### [Data provided]
[Start of Attachment]
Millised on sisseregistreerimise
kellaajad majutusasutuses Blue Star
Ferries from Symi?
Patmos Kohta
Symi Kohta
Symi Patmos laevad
[End of Attachment]
[Start of Attachment]
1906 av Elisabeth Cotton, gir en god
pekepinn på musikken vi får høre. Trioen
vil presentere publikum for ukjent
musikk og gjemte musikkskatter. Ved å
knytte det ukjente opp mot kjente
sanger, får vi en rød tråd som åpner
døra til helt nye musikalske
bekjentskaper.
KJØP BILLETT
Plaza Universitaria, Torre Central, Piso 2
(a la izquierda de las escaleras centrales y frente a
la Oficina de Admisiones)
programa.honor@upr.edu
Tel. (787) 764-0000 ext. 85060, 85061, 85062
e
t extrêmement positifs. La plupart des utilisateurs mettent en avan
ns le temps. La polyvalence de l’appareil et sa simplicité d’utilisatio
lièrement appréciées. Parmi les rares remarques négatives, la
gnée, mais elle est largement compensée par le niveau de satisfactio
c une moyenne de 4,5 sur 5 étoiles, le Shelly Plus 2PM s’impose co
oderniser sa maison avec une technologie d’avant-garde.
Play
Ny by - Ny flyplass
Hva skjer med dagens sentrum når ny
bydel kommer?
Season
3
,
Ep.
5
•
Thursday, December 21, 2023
[End of Attachment]
[Start of Attachment]
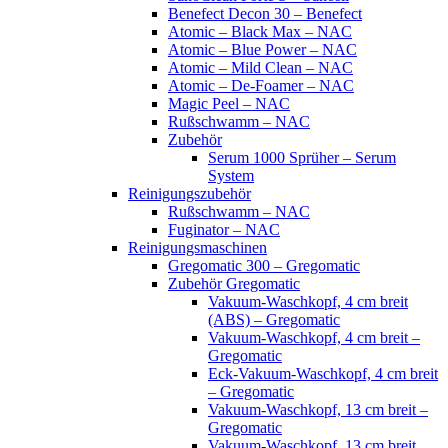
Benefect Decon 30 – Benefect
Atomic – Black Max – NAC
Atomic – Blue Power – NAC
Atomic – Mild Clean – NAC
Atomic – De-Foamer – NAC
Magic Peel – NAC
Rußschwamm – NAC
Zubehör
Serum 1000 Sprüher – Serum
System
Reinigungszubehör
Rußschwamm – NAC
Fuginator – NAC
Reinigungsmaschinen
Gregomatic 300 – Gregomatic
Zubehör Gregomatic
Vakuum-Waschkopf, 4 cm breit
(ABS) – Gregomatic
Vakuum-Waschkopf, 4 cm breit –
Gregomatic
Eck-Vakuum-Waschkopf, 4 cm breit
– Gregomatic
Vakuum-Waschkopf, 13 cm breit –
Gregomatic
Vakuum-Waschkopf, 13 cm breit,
[End of Attachment]
### [Exercise]
Could you set down, word for word, only the lines above from the line with "bydel kommer?" to the line with "Thursday, December 21, 2023", including both?

### [Result of this exercise]
bydel kommer?
Season
3
,
Ep.
5
•
Thursday, December 21, 2023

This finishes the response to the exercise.